Each contour is identified as an outer contour or a hole. With integer coordinates I could just measure the signed area of the polygon, but that gets nasty with rational coordinates. Instead, I pick the lexicographically smallest vertex in the contour and examine the angle between the two incident segments (this is why it is important that there is a non-trivial angle between them). I also sort the contours by this lexicographically smallest vertex, which causes any contour to sort before any other contours it encloses.
For each segment I add an edge of weight 1 from its containing region to the containing region of its dual.
For each hole, I search backwards through the other contours to find the smallest non-hole that contains it. I take one vertex of the hole and do a point-in-polygon test. Once again, some care is needed to avoid overflows, and using the vectors for the original wires proves useful. One could then associate the outer contour and the holes it contains into a single region object, but instead I just added an edge to the graph to join them with weight 0. In other words, one can travel from the boundary of a region to the outside of a hole at no cost.

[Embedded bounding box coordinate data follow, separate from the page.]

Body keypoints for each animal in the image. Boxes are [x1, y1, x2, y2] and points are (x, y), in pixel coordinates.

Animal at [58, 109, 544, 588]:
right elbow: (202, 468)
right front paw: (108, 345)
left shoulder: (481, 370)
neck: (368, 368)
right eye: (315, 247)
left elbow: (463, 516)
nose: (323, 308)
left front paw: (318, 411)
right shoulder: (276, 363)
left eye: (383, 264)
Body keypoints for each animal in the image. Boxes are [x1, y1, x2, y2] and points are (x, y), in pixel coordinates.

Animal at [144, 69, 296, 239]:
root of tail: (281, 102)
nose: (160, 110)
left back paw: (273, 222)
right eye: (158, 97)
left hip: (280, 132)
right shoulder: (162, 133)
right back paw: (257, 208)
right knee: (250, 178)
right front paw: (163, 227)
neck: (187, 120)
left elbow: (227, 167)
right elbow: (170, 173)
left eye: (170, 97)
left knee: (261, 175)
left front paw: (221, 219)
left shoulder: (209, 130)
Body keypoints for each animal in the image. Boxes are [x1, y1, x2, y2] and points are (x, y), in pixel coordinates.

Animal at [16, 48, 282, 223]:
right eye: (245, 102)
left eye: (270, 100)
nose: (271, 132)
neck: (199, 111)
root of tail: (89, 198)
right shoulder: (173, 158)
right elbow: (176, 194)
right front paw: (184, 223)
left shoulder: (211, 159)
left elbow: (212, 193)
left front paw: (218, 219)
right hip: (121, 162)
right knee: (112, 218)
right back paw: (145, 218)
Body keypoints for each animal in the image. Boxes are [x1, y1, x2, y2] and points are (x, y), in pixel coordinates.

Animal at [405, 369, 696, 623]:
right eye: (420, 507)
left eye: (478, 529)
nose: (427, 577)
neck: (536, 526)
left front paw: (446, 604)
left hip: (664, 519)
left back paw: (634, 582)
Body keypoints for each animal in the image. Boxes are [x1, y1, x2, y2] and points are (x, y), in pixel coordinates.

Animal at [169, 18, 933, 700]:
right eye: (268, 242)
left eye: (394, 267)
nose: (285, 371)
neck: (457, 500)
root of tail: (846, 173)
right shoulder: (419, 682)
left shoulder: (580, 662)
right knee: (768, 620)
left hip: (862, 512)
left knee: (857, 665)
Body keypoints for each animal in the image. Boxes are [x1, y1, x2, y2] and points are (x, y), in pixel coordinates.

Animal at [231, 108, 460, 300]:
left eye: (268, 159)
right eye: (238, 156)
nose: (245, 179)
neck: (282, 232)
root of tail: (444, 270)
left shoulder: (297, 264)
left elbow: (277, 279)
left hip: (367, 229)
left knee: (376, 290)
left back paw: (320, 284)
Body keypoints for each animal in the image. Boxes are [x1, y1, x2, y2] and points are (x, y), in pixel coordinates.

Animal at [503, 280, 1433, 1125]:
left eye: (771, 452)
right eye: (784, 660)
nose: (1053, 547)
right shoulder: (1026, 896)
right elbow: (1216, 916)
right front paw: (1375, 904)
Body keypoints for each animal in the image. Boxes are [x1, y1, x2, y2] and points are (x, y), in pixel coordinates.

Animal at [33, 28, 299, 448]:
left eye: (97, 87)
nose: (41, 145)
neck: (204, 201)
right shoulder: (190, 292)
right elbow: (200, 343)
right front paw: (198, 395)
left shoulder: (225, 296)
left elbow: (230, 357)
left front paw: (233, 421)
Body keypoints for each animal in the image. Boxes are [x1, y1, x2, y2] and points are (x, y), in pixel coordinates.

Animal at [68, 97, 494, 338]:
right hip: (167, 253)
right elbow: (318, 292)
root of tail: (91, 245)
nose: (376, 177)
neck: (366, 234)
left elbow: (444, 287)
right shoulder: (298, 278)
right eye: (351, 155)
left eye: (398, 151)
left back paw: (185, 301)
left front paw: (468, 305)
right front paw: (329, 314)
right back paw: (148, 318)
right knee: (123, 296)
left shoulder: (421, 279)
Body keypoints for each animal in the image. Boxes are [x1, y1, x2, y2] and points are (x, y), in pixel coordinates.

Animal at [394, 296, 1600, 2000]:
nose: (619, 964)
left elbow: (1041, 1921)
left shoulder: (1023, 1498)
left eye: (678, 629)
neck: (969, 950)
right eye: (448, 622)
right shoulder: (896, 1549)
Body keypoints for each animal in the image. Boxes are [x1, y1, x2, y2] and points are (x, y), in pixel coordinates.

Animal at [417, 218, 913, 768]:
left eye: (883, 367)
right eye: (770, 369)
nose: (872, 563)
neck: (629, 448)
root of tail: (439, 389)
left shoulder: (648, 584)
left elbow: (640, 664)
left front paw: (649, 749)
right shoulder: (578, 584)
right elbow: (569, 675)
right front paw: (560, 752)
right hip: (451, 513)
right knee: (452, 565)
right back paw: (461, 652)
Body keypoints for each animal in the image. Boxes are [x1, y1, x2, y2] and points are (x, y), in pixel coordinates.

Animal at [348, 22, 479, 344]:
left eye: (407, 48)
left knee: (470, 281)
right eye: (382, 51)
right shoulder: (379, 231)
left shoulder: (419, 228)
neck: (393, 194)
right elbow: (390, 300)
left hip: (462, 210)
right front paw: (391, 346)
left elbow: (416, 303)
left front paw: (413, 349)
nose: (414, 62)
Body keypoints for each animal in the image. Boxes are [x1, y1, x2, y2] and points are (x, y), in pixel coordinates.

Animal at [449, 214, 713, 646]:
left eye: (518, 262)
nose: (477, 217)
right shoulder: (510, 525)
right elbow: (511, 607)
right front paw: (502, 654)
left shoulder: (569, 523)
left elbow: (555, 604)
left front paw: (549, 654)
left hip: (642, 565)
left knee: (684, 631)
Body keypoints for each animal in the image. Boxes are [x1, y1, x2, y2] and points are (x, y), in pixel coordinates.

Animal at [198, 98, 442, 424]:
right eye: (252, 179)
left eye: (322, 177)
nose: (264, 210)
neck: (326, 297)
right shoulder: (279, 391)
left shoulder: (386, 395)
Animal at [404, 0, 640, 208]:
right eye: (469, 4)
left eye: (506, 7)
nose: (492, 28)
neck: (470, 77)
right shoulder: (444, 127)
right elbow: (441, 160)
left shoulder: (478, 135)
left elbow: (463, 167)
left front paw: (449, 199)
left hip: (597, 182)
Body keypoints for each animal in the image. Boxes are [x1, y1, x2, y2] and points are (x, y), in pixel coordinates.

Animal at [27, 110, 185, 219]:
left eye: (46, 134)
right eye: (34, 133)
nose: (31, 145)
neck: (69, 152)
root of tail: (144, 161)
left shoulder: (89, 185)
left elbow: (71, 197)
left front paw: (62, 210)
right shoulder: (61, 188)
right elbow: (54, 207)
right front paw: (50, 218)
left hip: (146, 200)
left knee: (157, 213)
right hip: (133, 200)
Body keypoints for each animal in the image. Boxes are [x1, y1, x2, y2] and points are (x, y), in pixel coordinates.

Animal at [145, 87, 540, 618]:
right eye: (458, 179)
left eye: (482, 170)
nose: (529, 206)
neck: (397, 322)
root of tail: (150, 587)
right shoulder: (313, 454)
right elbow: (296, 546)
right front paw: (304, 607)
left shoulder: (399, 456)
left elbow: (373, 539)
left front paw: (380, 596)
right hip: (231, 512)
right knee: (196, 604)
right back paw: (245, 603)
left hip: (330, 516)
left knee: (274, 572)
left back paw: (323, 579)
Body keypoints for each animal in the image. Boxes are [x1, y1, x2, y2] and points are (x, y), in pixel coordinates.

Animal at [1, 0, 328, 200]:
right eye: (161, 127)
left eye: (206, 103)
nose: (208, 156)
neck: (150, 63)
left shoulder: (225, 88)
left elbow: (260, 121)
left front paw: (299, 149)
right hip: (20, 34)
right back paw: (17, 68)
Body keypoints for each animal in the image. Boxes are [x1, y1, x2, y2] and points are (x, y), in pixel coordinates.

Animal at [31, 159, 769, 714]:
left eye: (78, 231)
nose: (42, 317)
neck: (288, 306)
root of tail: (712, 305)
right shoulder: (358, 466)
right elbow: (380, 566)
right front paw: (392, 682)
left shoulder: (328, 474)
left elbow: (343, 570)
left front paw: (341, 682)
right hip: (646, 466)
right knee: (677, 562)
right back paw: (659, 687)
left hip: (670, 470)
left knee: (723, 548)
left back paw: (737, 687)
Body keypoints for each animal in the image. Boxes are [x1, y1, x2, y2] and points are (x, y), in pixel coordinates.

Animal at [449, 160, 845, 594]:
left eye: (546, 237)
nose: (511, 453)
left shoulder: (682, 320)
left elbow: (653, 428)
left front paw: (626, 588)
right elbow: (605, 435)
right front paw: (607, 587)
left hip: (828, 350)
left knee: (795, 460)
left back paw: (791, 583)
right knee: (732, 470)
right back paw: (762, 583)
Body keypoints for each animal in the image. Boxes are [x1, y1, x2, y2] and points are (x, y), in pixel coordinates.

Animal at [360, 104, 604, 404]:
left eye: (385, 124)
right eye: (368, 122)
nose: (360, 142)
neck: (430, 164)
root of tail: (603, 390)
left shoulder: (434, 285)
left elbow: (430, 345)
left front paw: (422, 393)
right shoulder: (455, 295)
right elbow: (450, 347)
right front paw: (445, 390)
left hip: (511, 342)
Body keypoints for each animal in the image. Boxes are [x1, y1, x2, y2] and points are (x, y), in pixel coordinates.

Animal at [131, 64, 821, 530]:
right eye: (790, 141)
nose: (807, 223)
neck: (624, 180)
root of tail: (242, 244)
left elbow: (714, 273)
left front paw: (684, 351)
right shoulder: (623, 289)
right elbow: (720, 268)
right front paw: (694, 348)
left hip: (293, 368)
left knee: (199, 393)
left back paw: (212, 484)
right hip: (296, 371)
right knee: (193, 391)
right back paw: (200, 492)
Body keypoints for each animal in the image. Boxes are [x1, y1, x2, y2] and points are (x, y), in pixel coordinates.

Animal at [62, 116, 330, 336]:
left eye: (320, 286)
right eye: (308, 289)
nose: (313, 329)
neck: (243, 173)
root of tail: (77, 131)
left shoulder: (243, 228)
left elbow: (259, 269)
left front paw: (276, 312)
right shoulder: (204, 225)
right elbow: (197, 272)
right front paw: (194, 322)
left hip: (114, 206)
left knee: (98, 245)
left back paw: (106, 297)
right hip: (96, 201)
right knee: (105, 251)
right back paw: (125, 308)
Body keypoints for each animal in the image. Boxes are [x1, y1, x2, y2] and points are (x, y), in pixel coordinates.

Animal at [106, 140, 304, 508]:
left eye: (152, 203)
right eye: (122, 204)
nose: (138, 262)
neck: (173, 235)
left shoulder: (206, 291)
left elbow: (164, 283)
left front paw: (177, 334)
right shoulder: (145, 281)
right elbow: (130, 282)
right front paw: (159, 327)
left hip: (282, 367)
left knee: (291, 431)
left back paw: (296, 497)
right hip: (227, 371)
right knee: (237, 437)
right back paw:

Finally, I identify the regions containing the endpoints of the new wire, using the same search as in the previous step.

After all this, we still need to implement a shortest path search - but by this point that seems almost trivial in comparison.

What is the complexity? There can be \(O(M^2)\) intersections and hence also \(O(M^2)\) contours, but only \(O(M)\) of them can be holes (because two holes cannot be part of the same connected component). The slowest part is the fairly straightforward point-in-polygon test which tests each hole against each non-hole segment, giving \(O(M^3)\) time. There are faster algorithms for doing point location queries, so it is probably theoretically possible to reduce this to \(O(M^2\log N)\) or even \(O(M^2)\), but certainly not necessary for this problem.